Source material:

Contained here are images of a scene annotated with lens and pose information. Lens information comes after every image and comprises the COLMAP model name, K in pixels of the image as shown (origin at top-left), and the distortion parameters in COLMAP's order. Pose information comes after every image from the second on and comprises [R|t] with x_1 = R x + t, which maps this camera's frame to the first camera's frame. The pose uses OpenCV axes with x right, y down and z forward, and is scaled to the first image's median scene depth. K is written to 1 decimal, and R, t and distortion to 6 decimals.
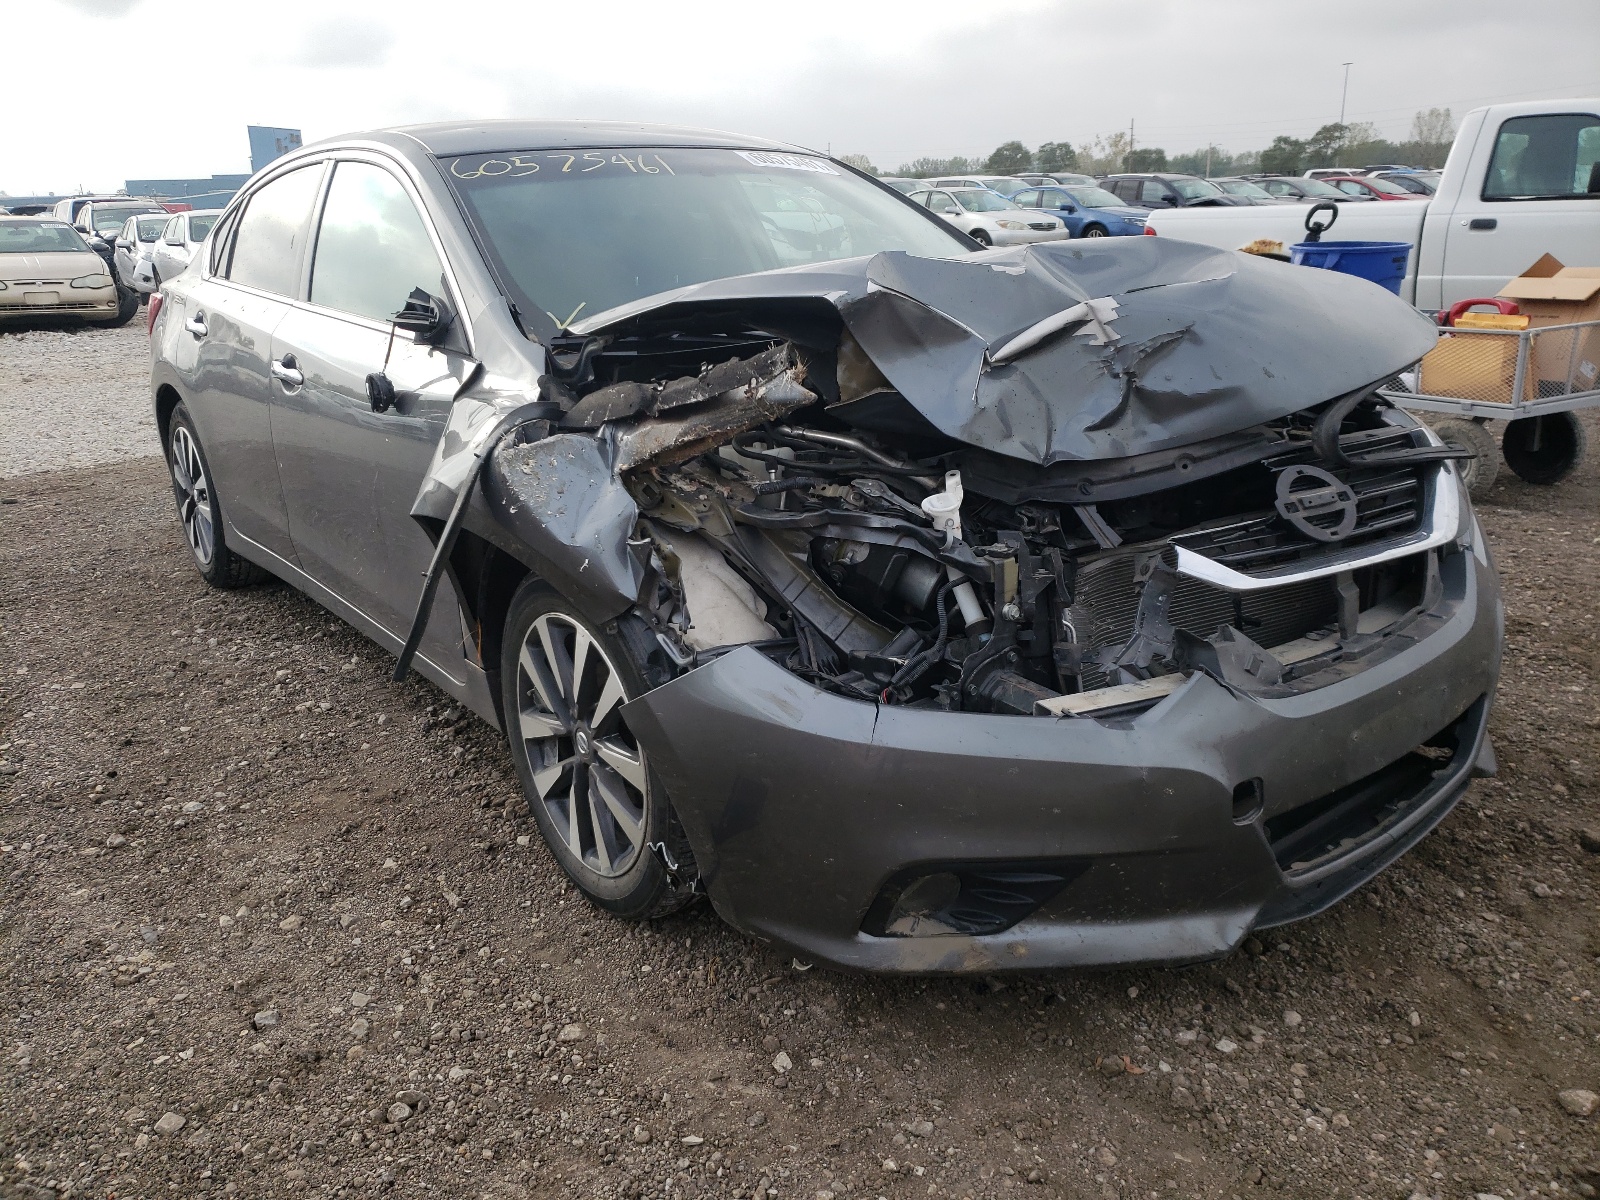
lens RADIAL K [[1234.1, 0, 788.0], [0, 1234.1, 603.0], [0, 0, 1]] dist [0.023183, 0.001061]
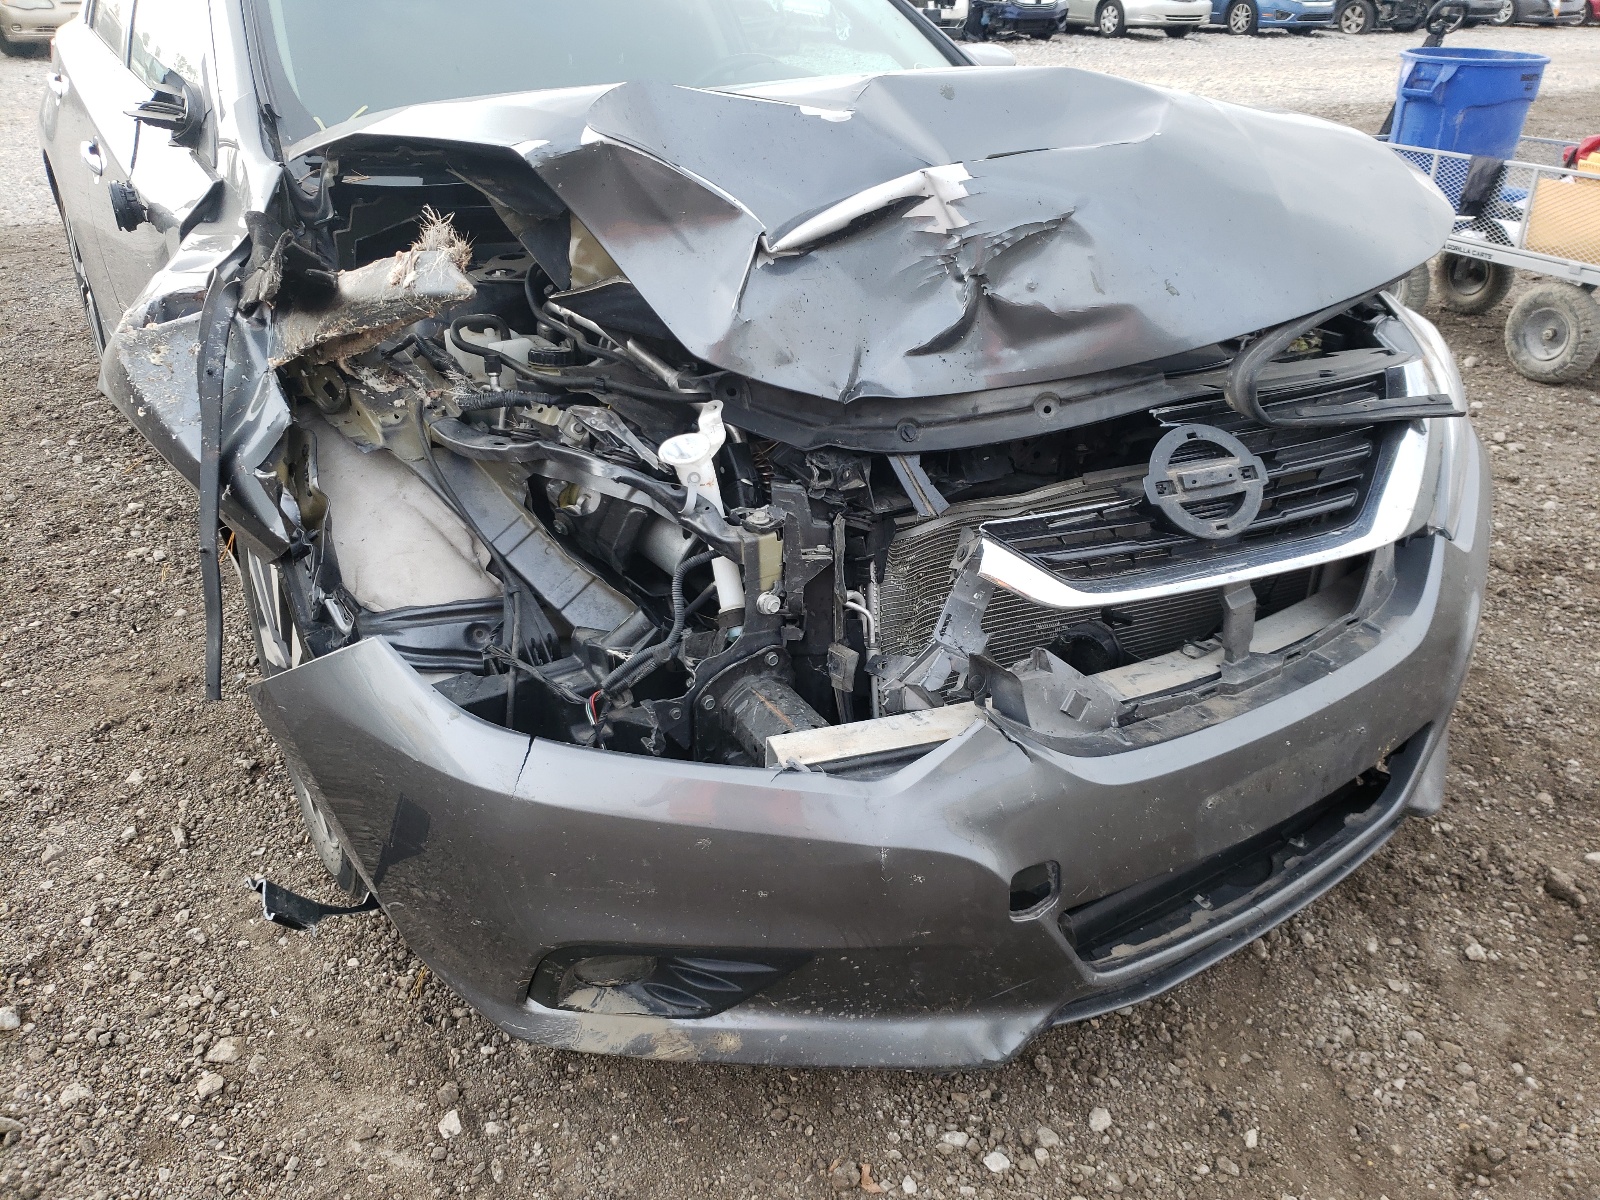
lens RADIAL K [[1234.1, 0, 816.5], [0, 1234.1, 601.6], [0, 0, 1]] dist [0.023183, 0.001061]
pose [[0.995667, 0.079466, -0.048304, 0.233669], [-0.070017, 0.982431, 0.172993, -0.118335], [0.061203, -0.168862, 0.983738, 0.255057]]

What is being asked: Without the pictures, transcribe the listing above exactly.

Answer below:
Contained here are images of a scene annotated with lens and pose information. Lens information comes after every image and comprises the COLMAP model name, K in pixels of the image as shown (origin at top-left), and the distortion parameters in COLMAP's order. Pose information comes after every image from the second on and comprises [R|t] with x_1 = R x + t, which maps this camera's frame to the first camera's frame. The pose uses OpenCV axes with x right, y down and z forward, and is scaled to the first image's median scene depth. K is written to 1 decimal, and R, t and distortion to 6 decimals.
lens RADIAL K [[1234.1, 0, 788.0], [0, 1234.1, 603.0], [0, 0, 1]] dist [0.023183, 0.001061]
lens RADIAL K [[1234.1, 0, 816.5], [0, 1234.1, 601.6], [0, 0, 1]] dist [0.023183, 0.001061]
pose [[0.995667, 0.079466, -0.048304, 0.233669], [-0.070017, 0.982431, 0.172993, -0.118335], [0.061203, -0.168862, 0.983738, 0.255057]]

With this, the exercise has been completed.